|No Discussions, No Negotiations with Taliban, White House Says |
No Discussions, No Negotiations with Taliban, White House Says
Fleischer briefs on developments following Presidential speech. Source: Washington File (EUR502), U.S. Department of State, September 21, 2001.
By Wendy S. Ross, Washington File Staff Writer.
Washington D.C. -- (WF) September 21, 2001 -- President Bush, in his September 20 speech to the U.S. Congress, made clear his conditions regarding what the Taliban in Afghanistan must now do, White House Press Secretary Ari Fleischer said, "and he said there will be no discussions and no negotiations" with them.
Fleischer speaking with reporters early September 21, was asked to react to news reports that the Taliban earlier that morning said it would not turn over Osama bin Laden until the U.S. showed proof of his involvement in the September 11 terrorist attacks on the United States.
"There is already an indictment for Osama bin Laden," Fleischer pointed out. "There's been indictments in the case of Tanzania and Kenya, with the bombings in East Africa, with the indications that the Taliban and Osama bin Laden were involved, and that the al-Qaida organization and Osama bin Laden were involved in the bombing of the Cole," a U.S. Navy destroyer attacked by terrorists in Aden, Yemen, in 2000.
"The President is continuing to make plans with our allies, and domestically, to protect the American people from terrorism, and those plans will involve things military, things financial, things diplomatic, things political," Fleischer said.
Preliminary indications show that worldwide reaction to the President's speech "are very, very positive," Fleischer said, as is reaction in the United States.

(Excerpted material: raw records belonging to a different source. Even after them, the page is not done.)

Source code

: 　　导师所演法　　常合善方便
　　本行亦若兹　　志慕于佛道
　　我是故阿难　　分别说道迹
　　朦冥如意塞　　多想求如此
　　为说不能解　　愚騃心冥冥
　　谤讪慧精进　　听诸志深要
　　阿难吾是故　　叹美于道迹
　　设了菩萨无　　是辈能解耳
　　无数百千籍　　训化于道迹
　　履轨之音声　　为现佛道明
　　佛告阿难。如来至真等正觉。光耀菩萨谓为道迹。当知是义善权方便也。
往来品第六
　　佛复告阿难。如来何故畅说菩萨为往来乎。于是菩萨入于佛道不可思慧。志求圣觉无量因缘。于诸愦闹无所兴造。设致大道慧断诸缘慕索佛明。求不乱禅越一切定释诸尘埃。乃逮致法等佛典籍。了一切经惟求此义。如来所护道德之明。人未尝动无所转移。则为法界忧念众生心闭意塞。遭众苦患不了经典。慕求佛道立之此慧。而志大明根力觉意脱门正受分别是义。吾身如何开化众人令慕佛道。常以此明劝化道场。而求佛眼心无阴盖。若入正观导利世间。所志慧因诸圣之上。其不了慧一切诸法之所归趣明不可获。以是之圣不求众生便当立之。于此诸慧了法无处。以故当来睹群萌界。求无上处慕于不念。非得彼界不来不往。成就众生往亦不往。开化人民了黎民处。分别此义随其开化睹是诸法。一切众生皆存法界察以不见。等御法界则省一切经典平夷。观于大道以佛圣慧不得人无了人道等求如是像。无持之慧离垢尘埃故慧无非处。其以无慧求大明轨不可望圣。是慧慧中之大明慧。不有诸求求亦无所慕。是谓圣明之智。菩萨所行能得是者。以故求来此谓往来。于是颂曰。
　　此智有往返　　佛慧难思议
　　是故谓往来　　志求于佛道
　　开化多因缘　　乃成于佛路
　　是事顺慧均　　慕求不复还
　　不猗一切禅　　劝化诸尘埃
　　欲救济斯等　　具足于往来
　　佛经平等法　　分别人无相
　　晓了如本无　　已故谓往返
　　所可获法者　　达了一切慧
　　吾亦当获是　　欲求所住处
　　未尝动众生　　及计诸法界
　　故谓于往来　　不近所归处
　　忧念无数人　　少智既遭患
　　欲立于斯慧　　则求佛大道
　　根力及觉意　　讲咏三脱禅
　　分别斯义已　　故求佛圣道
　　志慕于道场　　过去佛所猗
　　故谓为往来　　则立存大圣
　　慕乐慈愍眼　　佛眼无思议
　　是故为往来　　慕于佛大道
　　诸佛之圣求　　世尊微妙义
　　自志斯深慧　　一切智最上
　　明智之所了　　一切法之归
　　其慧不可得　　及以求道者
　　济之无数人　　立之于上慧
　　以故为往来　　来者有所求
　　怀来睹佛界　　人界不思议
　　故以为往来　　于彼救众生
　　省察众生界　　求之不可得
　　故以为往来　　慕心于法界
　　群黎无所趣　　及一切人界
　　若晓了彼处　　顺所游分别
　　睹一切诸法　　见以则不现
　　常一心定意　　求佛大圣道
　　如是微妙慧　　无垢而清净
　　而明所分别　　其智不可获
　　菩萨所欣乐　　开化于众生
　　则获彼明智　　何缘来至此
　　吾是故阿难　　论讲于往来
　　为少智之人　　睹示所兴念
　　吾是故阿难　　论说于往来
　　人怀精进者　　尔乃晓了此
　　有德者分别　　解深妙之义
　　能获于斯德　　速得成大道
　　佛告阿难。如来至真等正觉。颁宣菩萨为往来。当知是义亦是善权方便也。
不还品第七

Bush "got into the Oval at about 7:03 this morning, and I was talking to him, and he told me how appreciative he is of the outpouring of the American people toward the speech," Fleischer said.
He then spoke with Turkey's President Ahmet Sezer, with Nigeria's President Olusegun Obasanjo and with Oman's leader Sultan Qaboos, and "they all expressed their condolences about the attack and their willingness to work with the United States to combat terrorism," Fleischer said.
In the afternoon, Bush was to meet with China's Foreign Minister Jiaxuan Tang.
"There should be no mistaking the president's intentions" regarding terrorism, Fleischer said.
"The president has made it clear that terrorism will be defeated. And he has defined terrorism as those who engage in it and those who harbor terrorists. And the notion of defeating those who harbor terrorists is a dramatic change in American policy. And that is the direction the president is leading the world and is talking with leaders around the world about."
President Bush's goal "is not removal of anyone from power; the president's goal is the cessation of terrorism. This is not a question of who occupies what slot in any one regime or government. This is a question of how to protect the free world and freedom from terrorist threat. And that is the vision that the president spoke to last night. That is the clearly stated definition of victory. And so it's not removal of power, it's cessation of terrorism."